Best Vietnamese Noodle Dishes
Vietnam is home to some of the finest noodle dishes in Asia. If it’s your first time to travel to the country, it can be overwhelming.
The streets are flooded with a variety of this dish. To help you distinguish which is which, here’s a list of best Vietnamese noodle dishes to start you with your food trip.
One of the best Vietnamese noodle dishes in the country is Pho. It is also the most well-known of all Vietnamese noodle dishes in the country.
In the morning, expect to see numerous stalls prepping fresh ingredients – broth, meat, veggies – for a bowl of Pho.
First time travelers believe that Pho is actually for breakfast, however, Pho can actually be eaten any time of the day.
Pho is perfected by mixing rice noodles, broth topped with herbs such as bean sprouts, basil, cilantro, onion and mint.
Food lovers can choose from among various beef cuts like tai (rare beef slices), bo vien (beef meatballs) and nam (well-cooked beef). You can also change beef for chicken for a more soothing broth.
Although Pho is widely cooked across the country, there are distinguishing characteristics of the broth from north and south.
Pho served in the southern part is sweeter and richer. Whereas the Pho of the north is plain and clear.
Bun bo Hue
Originated from central Vietnam, Bun bo Hue’s signature ingredients are pig and beef bones.
These are boiled together with lemongrass, sugar, annatto and shrimp paste.
Vendors would usually add a variety of stuff such as sliced brisket, crab balls and pork pie.
However, for some adventurous foodies, a few cubes of pig’s blood can add so much flavour into this dish.
When served, the dish is garnished with a tangle of vegetables like lime, scallion, cilantro, banana blossoms, mint, basil, and Vietnamese coriander.
However, if you don’t fancy hot and spicy food: the original version in Hue packs much more of a punch than the bun bo Hue served in Saigon or Hanoi.
Furthermore, many vendors in Saigon make the broth a little sweet to fit local tastes.
A Ho Chi Minh local’s favourite breakfast and dinner are Hu Tieu. This noodle dish is available in almost all of the streets in the city.
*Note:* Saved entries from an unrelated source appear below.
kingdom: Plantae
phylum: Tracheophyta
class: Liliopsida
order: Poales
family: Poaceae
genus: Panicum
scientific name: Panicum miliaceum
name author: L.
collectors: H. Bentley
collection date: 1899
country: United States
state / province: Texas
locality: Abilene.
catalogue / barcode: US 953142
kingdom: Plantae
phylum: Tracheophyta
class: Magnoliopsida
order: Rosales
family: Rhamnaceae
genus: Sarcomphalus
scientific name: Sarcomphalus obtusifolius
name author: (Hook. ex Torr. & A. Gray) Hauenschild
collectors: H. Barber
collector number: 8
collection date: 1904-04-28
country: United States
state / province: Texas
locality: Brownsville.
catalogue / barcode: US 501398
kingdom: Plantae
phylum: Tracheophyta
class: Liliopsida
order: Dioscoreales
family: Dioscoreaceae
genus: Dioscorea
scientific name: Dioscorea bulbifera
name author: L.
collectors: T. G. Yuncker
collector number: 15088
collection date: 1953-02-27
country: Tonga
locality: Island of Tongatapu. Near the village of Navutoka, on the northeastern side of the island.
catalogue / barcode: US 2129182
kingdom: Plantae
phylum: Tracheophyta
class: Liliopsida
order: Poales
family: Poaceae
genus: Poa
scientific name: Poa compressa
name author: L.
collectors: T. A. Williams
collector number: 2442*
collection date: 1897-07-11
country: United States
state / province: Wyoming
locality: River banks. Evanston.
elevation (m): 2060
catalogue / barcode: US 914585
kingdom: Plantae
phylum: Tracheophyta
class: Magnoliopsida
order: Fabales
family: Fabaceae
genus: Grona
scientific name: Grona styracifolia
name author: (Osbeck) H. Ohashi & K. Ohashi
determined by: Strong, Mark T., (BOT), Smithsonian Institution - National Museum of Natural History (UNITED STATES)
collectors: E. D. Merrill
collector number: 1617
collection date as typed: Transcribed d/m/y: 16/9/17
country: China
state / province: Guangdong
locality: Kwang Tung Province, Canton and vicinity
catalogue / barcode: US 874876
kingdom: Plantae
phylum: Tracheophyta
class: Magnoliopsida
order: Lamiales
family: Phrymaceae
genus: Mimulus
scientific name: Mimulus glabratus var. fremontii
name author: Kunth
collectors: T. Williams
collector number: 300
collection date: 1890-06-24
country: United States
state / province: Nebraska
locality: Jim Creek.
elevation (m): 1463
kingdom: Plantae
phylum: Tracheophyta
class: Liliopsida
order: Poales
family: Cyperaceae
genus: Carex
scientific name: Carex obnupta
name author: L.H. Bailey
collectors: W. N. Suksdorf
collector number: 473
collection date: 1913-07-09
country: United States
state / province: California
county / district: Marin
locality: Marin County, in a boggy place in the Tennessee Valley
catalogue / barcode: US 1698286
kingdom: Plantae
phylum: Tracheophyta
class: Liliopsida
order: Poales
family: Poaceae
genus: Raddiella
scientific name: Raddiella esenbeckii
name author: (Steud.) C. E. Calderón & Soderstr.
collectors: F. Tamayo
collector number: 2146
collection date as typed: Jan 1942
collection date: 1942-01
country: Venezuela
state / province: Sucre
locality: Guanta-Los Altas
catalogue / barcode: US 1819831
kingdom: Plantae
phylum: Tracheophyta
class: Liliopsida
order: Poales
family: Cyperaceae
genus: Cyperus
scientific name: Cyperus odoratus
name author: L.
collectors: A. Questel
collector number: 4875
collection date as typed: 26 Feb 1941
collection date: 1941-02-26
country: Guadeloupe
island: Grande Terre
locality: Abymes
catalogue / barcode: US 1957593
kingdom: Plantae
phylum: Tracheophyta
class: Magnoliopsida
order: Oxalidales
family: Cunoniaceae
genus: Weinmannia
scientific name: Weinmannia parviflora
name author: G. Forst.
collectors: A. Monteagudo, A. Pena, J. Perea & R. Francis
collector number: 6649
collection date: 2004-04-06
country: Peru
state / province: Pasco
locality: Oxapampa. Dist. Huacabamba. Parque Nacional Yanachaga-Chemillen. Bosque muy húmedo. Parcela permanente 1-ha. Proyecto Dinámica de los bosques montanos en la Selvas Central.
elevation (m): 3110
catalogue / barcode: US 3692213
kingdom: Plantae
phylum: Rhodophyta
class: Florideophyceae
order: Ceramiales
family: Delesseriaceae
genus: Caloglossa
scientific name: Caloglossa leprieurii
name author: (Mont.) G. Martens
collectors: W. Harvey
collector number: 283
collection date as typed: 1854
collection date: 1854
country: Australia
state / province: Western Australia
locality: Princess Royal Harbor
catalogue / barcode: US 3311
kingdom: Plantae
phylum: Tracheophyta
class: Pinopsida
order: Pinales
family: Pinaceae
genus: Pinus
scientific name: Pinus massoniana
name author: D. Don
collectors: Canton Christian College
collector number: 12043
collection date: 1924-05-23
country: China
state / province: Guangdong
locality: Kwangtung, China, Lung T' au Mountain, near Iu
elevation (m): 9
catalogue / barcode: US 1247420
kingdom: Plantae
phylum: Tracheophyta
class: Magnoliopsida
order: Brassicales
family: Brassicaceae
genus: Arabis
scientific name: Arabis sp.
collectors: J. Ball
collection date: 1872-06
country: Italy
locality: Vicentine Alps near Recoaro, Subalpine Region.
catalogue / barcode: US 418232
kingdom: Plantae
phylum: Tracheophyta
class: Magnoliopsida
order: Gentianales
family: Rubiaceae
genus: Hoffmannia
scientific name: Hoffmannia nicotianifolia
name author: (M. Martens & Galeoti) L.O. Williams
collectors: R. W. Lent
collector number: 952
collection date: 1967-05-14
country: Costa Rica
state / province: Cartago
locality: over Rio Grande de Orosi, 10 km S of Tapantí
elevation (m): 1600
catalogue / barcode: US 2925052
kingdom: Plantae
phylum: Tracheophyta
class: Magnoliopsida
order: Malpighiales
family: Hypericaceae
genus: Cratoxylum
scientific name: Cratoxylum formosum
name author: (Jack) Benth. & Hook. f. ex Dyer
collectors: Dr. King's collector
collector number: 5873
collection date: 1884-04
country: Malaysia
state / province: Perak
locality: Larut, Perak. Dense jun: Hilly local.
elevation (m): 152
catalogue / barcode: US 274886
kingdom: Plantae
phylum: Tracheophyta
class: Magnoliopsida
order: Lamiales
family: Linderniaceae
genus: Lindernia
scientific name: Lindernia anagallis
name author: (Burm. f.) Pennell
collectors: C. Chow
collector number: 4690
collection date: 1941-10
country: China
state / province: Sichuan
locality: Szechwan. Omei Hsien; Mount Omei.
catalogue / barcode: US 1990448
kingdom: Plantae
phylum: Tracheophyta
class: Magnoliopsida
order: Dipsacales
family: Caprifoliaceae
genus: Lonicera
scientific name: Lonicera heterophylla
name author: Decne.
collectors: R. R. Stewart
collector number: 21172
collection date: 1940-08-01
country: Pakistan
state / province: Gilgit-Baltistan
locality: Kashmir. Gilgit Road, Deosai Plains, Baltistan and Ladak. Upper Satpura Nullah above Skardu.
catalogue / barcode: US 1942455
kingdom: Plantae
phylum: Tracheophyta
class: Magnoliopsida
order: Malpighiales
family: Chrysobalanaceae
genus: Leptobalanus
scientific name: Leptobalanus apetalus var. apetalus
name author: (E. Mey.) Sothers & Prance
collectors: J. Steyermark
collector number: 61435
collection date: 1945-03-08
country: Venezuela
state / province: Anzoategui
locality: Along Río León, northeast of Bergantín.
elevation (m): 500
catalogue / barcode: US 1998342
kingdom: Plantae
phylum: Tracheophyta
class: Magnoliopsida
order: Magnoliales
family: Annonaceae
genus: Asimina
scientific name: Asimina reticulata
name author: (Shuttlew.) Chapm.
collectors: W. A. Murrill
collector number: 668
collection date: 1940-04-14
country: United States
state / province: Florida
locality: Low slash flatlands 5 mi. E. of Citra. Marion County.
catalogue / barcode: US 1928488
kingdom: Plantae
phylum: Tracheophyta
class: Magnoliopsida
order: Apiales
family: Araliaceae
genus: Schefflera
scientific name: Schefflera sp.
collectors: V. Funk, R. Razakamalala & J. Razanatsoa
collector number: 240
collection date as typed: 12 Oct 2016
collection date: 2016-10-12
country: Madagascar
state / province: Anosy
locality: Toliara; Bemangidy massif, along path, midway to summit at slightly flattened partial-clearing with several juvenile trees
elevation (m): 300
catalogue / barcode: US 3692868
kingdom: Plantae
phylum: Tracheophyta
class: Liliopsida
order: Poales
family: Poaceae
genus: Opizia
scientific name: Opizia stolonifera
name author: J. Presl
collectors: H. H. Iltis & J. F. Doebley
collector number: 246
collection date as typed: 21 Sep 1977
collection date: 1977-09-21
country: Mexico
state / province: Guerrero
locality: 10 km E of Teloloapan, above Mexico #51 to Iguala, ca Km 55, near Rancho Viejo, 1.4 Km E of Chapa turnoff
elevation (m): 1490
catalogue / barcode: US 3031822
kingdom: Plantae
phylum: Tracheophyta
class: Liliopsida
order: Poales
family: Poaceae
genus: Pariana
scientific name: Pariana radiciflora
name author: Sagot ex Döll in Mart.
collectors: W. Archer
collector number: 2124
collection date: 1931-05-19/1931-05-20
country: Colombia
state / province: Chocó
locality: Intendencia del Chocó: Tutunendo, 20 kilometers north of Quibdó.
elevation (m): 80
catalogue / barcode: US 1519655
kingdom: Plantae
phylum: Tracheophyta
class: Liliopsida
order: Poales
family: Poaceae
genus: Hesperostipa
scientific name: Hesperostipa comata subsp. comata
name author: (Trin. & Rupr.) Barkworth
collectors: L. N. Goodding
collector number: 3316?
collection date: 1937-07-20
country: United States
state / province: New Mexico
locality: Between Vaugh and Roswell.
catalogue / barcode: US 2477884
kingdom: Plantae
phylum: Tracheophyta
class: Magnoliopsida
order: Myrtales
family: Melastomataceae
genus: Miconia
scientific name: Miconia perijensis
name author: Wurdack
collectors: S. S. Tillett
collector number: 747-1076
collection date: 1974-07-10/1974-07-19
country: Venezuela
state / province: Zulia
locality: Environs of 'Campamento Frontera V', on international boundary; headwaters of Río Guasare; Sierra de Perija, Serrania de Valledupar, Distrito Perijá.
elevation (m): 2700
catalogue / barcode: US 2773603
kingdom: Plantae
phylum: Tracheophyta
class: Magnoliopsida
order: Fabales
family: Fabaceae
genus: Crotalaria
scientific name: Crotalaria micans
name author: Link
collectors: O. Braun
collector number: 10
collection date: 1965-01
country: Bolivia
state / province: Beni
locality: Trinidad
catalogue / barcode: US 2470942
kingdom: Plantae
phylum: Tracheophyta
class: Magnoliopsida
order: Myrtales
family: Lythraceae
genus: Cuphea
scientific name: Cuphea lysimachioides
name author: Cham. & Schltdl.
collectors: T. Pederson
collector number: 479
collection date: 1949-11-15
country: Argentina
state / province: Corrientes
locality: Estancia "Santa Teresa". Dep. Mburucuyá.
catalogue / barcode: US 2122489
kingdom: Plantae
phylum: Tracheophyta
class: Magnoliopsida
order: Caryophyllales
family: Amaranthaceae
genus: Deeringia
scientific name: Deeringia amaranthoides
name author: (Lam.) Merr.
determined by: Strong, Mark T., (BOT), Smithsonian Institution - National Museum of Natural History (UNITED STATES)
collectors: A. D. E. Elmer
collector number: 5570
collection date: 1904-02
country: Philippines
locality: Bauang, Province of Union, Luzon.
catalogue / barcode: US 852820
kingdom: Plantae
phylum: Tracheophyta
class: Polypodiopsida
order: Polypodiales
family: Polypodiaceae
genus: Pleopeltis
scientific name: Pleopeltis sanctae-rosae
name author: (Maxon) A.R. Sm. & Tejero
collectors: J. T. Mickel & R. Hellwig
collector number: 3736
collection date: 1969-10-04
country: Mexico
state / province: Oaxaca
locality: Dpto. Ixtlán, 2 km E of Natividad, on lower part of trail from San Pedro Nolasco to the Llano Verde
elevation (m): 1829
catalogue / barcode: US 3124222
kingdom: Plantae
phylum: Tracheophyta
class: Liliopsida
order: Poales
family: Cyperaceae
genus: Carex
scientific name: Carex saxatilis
From market stalls, roadside vendors, and restaurants, this simple dish is as popular as Pho in Hanoi. The seller immerses the noodles in boiling water quickly, places them into a bowl then fills it with clear, soothing broth which is made from pork bone, dried squid, sugar, and fish sauce.
Hu Tieu also has various toppings that can be added on to the dish such as minced pork with bean sprout, while others can be more time-consuming with duck, seafood, meatballs, and prawn. You have the liberty to choose your toppings and spices depending on your taste.
Aside from the typical bowl of broth, this dish also has a dry version. It is slightly chewy and comes with a stronger soy sauce. The toppings may include pork, pork ribs, pork offal, shrimp, squid, wonton dumplings, fried garlic, fried shallots, and scallions. But minced pork is a must-have ingredient.
Bun thit nuong cha gio
Bun thit nuong cha gio is Ho Chi Minh’s speedy solution to Hanoi’s pho noodle soup.
This dish is made of rice vermicelli and fresh vegetables such as bean sprout, diced cucumber, pickled radish, and chopped lettuce.
It is topped with lean grilled pork, fried crab spring rolls and crushed peanuts and pickled daikon and carrot.
Bun thit nuong cha gio is preferably eaten during midday. Vendors carefully choose meat with the right ratio of lean meat and fat before marinating to make sure the meat does not get too dry after being grilled.
Make sure to add a sprinkle of nuoc mam (fish sauce) – the perfect pair to Bun thit nuong cha gio.
A lifetime is not enough to taste all the banh canh available in the country. Every bowl has different toppings such as crab, fish cakes, shrimp, pork meat, snakehead fish, or beef balls with a lot of chopped onion and herbs.
Banh Canh are thick and are made from mixing rice and tapioca flours. The flour is rolled by hand and cut into long strands which are similar in appearance, but not in substance, to udon. Noodles then are thrown into the boiling pork bone broth to cook for a couple of minutes before serving.
Tapioca flour helps thicken the soup, giving it a distinctive gelatinous texture which is different from other noodles in this list.